→ **TASK REQUIREMENTS**: Exactly the lines from the one with "Figure 4. Relationship" through the end of the data below must be set down, and no pictures with them.

START SUPPLIED MATERIAL

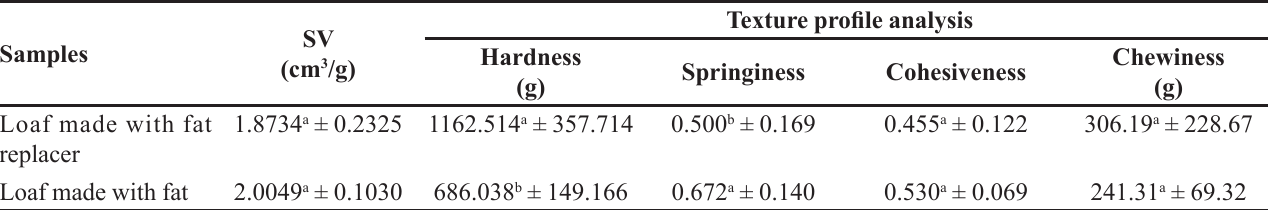
TABLE III - Specific volume and texture profile analysis of bread loaves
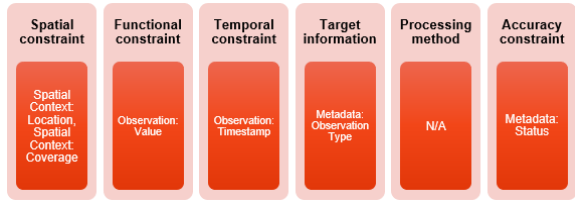
Figure 4. Relationship between sensor information and query constraints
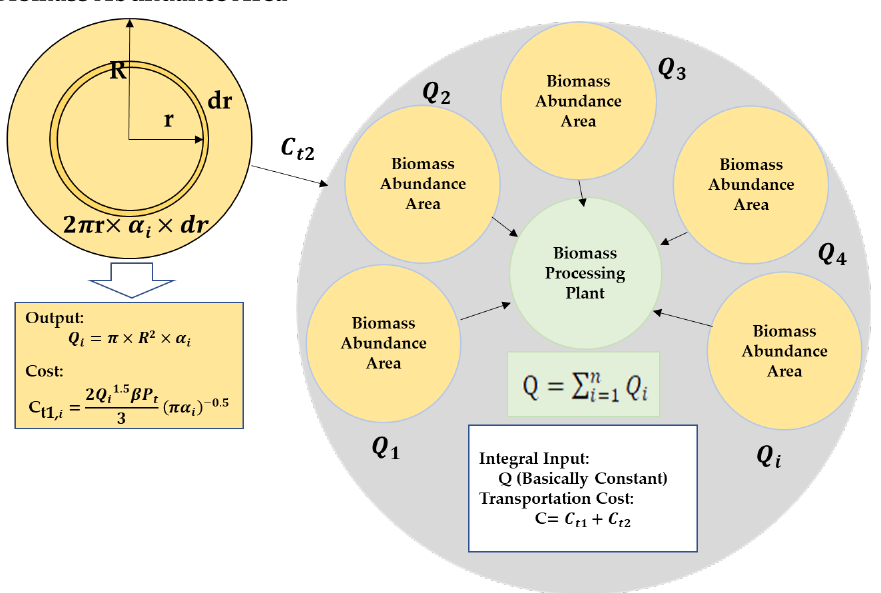
Figure 7. Biomass resource island distribution model and collection process illustration.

END SUPPLIED MATERIAL

→ **TASK OUTPUT**:
Figure 4. Relationship between sensor information and query constraints
Figure 7. Biomass resource island distribution model and collection process illustration.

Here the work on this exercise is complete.